ACTIVITY
Only the lines below, from the one with "black hat [578,368,664,423]" through the one with "none -> plush toy [717,561,803,648]", are to be written out, exactly.

**********

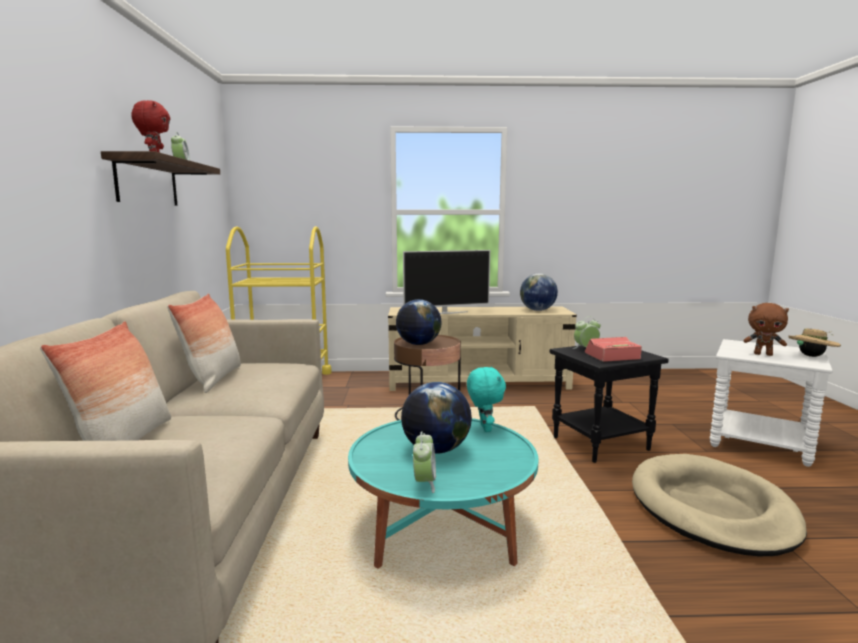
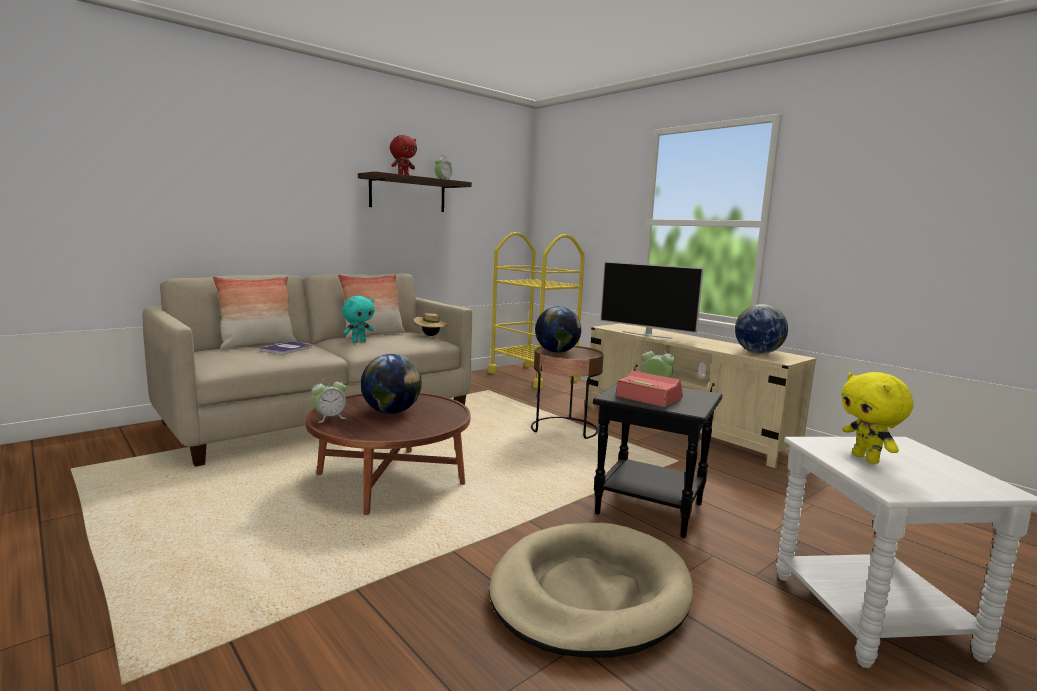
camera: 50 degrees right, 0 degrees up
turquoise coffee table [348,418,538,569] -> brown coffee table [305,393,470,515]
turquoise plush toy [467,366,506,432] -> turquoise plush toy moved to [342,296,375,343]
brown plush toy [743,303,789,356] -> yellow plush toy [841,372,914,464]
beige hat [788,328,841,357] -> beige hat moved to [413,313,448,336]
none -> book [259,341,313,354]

**********

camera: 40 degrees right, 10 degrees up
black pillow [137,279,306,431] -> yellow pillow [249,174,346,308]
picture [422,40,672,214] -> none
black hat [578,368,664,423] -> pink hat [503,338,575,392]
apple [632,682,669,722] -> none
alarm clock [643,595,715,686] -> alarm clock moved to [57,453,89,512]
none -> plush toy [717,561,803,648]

**********

ANSWER TO THE EXERCISE
black hat [578,368,664,423] -> pink hat [503,338,575,392]
apple [632,682,669,722] -> none
alarm clock [643,595,715,686] -> alarm clock moved to [57,453,89,512]
none -> plush toy [717,561,803,648]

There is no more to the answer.